La Habana, Matanzas y Las Villas conocieron en el siglo XIX los andares y vivencias de este lírico romántico y festivo en quien no faltó la inspiración por el ansia libertaria de su Patria, al extremo de costarle la vida cuando apenas comenzaba a crear.

“Huérfano” de padres vivos, artesano de la imprenta, la madera, el carey y la plata, aunque no sufrió los rigores de la esclavitud de la época, arrastró consigo dos de las “calamidades” más señaladas de entonces: hijo bastardo y mulato, mirado con ojerizas por blancos de almidón y negros de barracones.

Debió de haberse llamado Gabriel de la Concepción Ferrer y Vázquez, pero fue fruto de amores clandestinos entre la blanca bailarina Concepción y el mulato Diego, peluquero.

A pocos días de su nacimiento, la madre decidió que su mulatico pesaría demasiado en sus ambiciones faranduleras y lo colocó en la Casa de Beneficencia y Maternidad habanera, donde todos los internos adoptaban el apellido Valdés por el obispo fundador de la institución.

Meses después, quizás abrumado por la conciencia, el padre se hizo cargo del chico, quien ingresó en la escuela a los 10 años de edad y dio sus primeras muestras de talento poético a los 12, cuando redactó su soneto “A una hermosa”.

Marchado el progenitor a México, lo dejó al cuidado de la abuela.

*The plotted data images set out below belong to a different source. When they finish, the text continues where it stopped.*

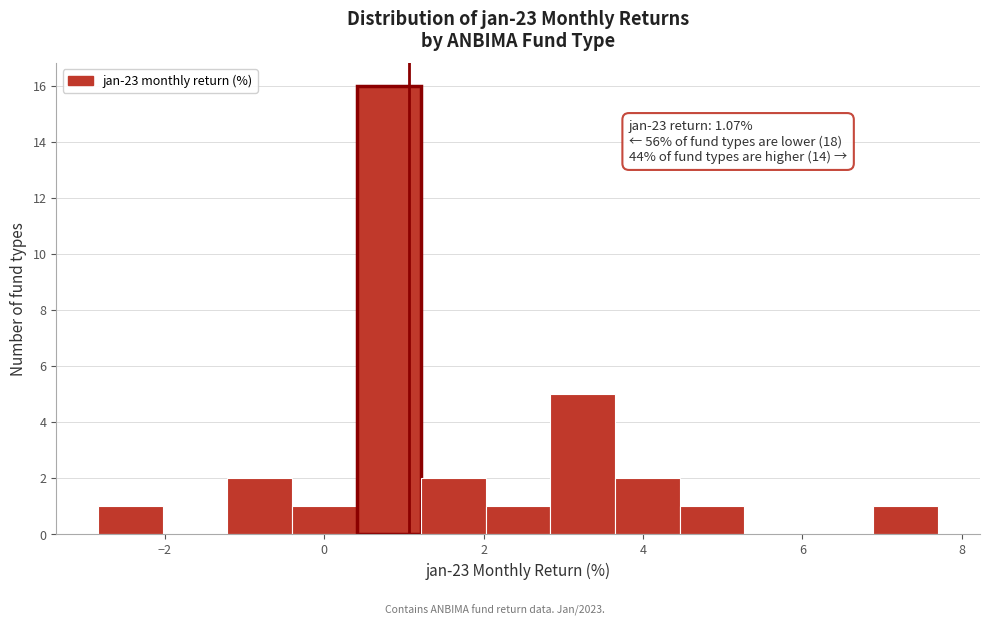

Which range on the x-axis has the tallest bar?

0.4 to 1.2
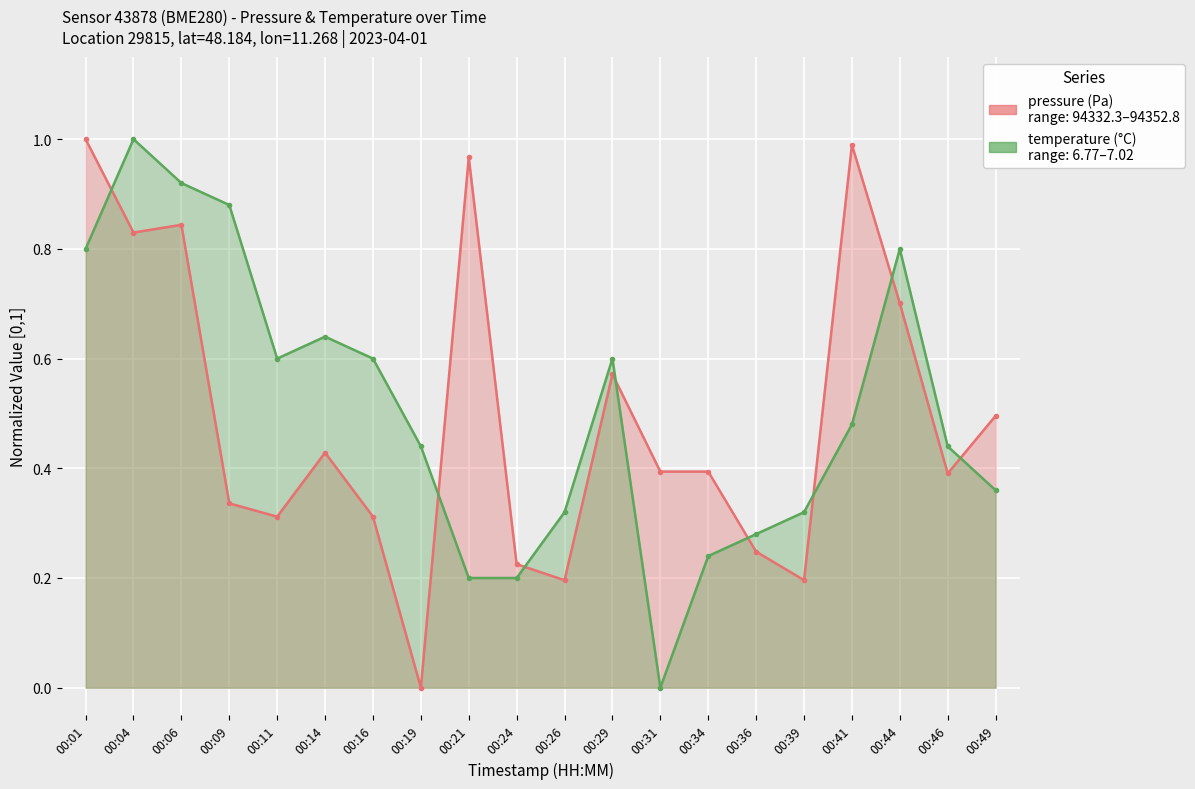

True or false: temperature has more than 1 interior local peaks.

True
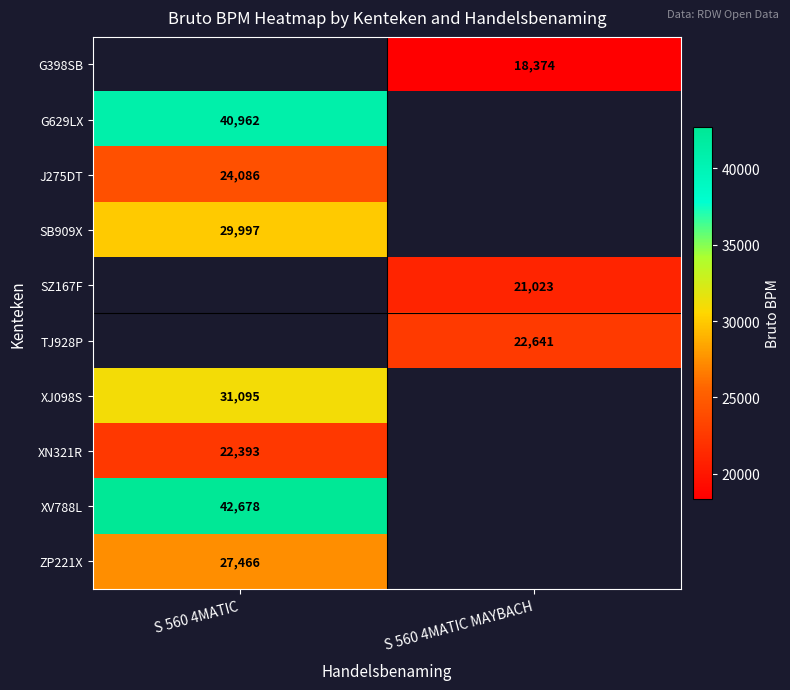

The value of TJ928P at S 560 4MATIC MAYBACH is 22641. True or false?

True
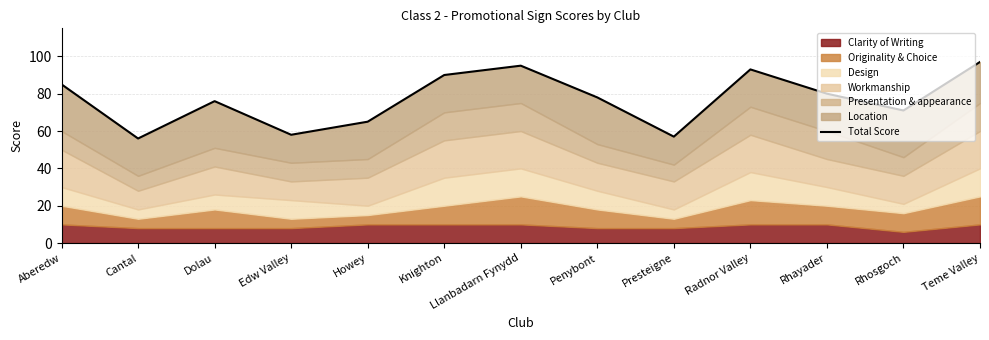

How many data points are less than 78?

6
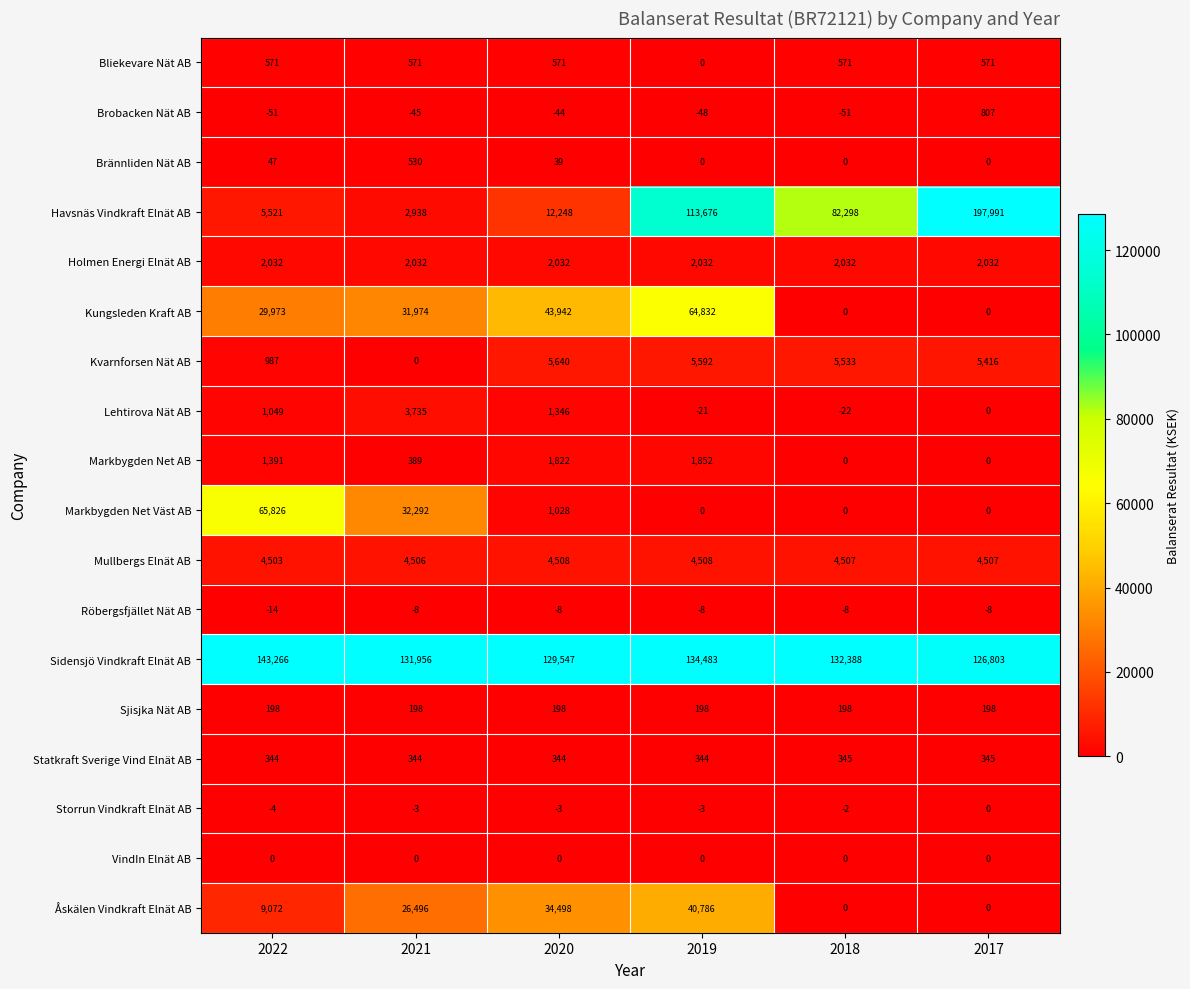

What is the total value across all series at 2022?

264711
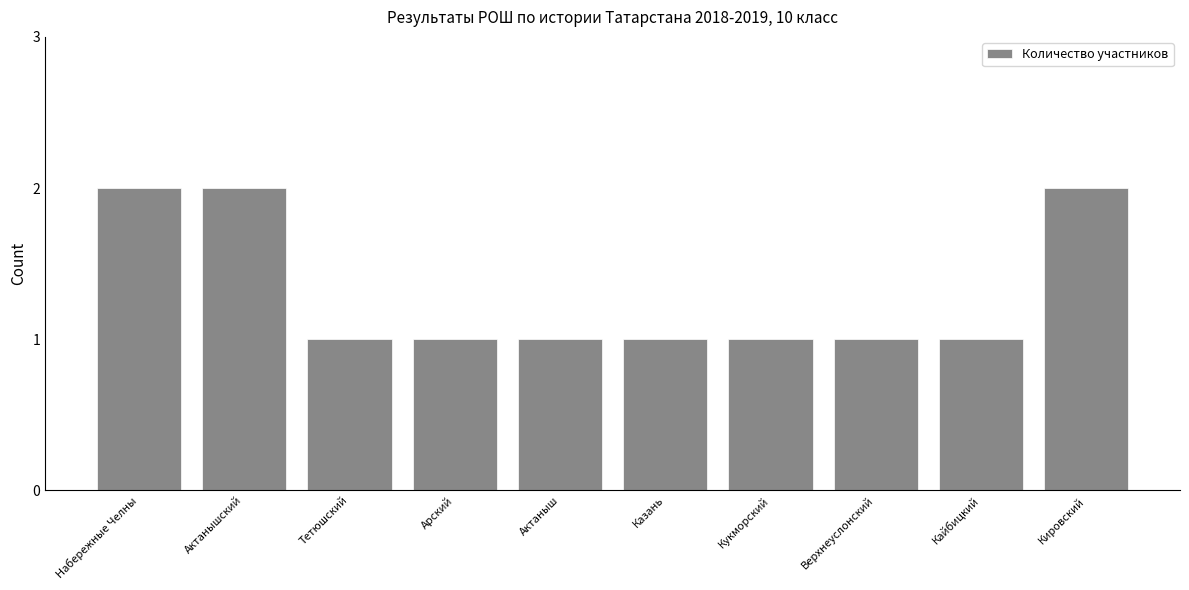

How many series are shown in this chart?

1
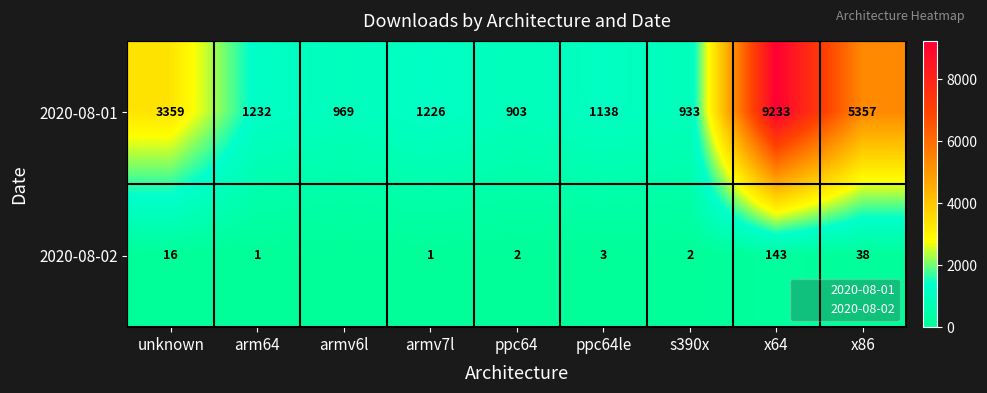

Which label corresponds to the smallest value in the chart?

armv6l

Estrecheces económicas impelieron al muchacho a probar suerte en el aprendizaje de oficios.

Con singular habilidad moldeaba conchas de carey para hacer artísticas peinetas, artesanía que lo llevó por vez primera a la ciudad de Matanzas en el año de 1826, donde se desarrollaba un fuerte movimiento literario.

Allí Plácido enriqueció su cultura y desarrolló aptitudes hasta que en 1832 retornó a La Habana, ocasión en la cual entró en contacto con otros poetas y se enamoró de Rafaela (Fe), hija de una negra esclava. La muchacha falleció víctima de cólera. Al año siguiente el bardo obtuvo premio con su poema “La Siempreviva”.

En 1836 estableció relaciones con una joven de piel blanca, pero debía mantenerse en el anonimato. Él la nombró Celia en sus inspiraciones. A ella le dedicó su poema: “A una ingrata”, uno de cuyos fragmentos dice:
Basta de amor: si un tiempo te quería
ya se acabó mi juvenil locura,
porque es, Celia, tu cándida hermosura
como la nieve deslumbrante y fría.(...)

Ruptura amorosa, problemas económicos, y Plácido retorna a Matanzas en ese mismo año, cuando hace nuevas relaciones con literatos, colabora como redactor en el diario La Aurora y se sorprende con la agradable visita del poeta José María Heredia, conocedor de su obra.

Uno de los atributos que más destacan especialistas al considerar la creación del artista es su espontaneidad versificadora, que lo lleva a reflejar la cotidianidad y ganar simpatías entre populares amantes de la poesía.

Correspondiente al período del romanticismo, sin desdeñar su finura expresiva, algunos críticos resaltan que Plácido captó el espíritu de lo cubano surgente, y de él expresó el eminente literato cubano José Lezama Lima: “Fue la alegría de la casa, de la fiesta, de la guitarra y de la noche melancólica. Tenía la llave que abría la puerta de lo fiestero y aéreo.”

La poesía de Plácido ha despertado siempre controversias entre quienes se afanan en ubicarlo dentro de determinados parámetros socioculturales, subrayan lo que consideran “debilidades y ausencias de enfoques ideológicos”.

Otros analistas resaltan la naturalidad de sus expresiones y recuerdan que, un siglo después de redactados, los poemas de Gabriel de la Concepción seguían siendo recordados incluso por quienes desconocían al autor, y en pleno siglo XIX era el de mayor aceptación y divulgación en Cuba, donde se le consideraba como uno de los poetas de mayor sensibilidad.